Reproduce the whole listing below word for word, from start to end.

(Saved dataset items)
>>>>

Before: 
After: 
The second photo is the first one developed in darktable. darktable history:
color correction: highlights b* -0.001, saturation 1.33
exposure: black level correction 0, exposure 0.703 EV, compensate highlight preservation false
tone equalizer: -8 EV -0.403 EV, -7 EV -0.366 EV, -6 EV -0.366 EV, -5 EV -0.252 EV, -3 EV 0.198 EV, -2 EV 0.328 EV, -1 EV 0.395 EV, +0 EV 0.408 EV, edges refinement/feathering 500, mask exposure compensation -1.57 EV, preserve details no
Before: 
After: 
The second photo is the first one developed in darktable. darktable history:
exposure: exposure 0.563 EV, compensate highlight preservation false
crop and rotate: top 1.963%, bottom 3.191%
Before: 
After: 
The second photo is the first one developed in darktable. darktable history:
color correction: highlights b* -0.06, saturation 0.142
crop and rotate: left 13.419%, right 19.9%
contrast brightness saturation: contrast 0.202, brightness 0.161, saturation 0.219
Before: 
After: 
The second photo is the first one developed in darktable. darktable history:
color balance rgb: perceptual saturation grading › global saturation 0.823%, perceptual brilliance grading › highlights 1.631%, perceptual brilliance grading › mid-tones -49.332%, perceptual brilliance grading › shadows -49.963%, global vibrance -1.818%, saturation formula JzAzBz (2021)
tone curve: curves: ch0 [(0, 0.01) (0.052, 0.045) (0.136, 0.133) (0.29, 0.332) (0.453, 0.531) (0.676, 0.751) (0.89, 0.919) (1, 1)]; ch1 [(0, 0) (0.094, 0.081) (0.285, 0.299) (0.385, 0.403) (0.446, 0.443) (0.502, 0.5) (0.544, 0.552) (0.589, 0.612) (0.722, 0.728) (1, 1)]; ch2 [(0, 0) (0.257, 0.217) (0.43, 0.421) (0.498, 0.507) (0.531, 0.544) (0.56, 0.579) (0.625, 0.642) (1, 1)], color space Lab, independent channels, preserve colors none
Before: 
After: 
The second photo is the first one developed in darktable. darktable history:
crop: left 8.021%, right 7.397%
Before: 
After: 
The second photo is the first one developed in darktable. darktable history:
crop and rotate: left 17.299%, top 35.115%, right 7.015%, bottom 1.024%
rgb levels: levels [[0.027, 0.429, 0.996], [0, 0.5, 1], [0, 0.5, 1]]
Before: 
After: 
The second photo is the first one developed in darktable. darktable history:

<<<<

**Worked answer**.
Before: 
After: 
The second photo is the first one developed in darktable. darktable history:
color correction: highlights b* -0.001, saturation 1.33
exposure: black level correction 0, exposure 0.703 EV, compensate highlight preservation false
tone equalizer: -8 EV -0.403 EV, -7 EV -0.366 EV, -6 EV -0.366 EV, -5 EV -0.252 EV, -3 EV 0.198 EV, -2 EV 0.328 EV, -1 EV 0.395 EV, +0 EV 0.408 EV, edges refinement/feathering 500, mask exposure compensation -1.57 EV, preserve details no
Before: 
After: 
The second photo is the first one developed in darktable. darktable history:
exposure: exposure 0.563 EV, compensate highlight preservation false
crop and rotate: top 1.963%, bottom 3.191%
Before: 
After: 
The second photo is the first one developed in darktable. darktable history:
color correction: highlights b* -0.06, saturation 0.142
crop and rotate: left 13.419%, right 19.9%
contrast brightness saturation: contrast 0.202, brightness 0.161, saturation 0.219
Before: 
After: 
The second photo is the first one developed in darktable. darktable history:
color balance rgb: perceptual saturation grading › global saturation 0.823%, perceptual brilliance grading › highlights 1.631%, perceptual brilliance grading › mid-tones -49.332%, perceptual brilliance grading › shadows -49.963%, global vibrance -1.818%, saturation formula JzAzBz (2021)
tone curve: curves: ch0 [(0, 0.01) (0.052, 0.045) (0.136, 0.133) (0.29, 0.332) (0.453, 0.531) (0.676, 0.751) (0.89, 0.919) (1, 1)]; ch1 [(0, 0) (0.094, 0.081) (0.285, 0.299) (0.385, 0.403) (0.446, 0.443) (0.502, 0.5) (0.544, 0.552) (0.589, 0.612) (0.722, 0.728) (1, 1)]; ch2 [(0, 0) (0.257, 0.217) (0.43, 0.421) (0.498, 0.507) (0.531, 0.544) (0.56, 0.579) (0.625, 0.642) (1, 1)], color space Lab, independent channels, preserve colors none
Before: 
After: 
The second photo is the first one developed in darktable. darktable history:
crop: left 8.021%, right 7.397%
Before: 
After: 
The second photo is the first one developed in darktable. darktable history:
crop and rotate: left 17.299%, top 35.115%, right 7.015%, bottom 1.024%
rgb levels: levels [[0.027, 0.429, 0.996], [0, 0.5, 1], [0, 0.5, 1]]
Before: 
After: 
The second photo is the first one developed in darktable. darktable history:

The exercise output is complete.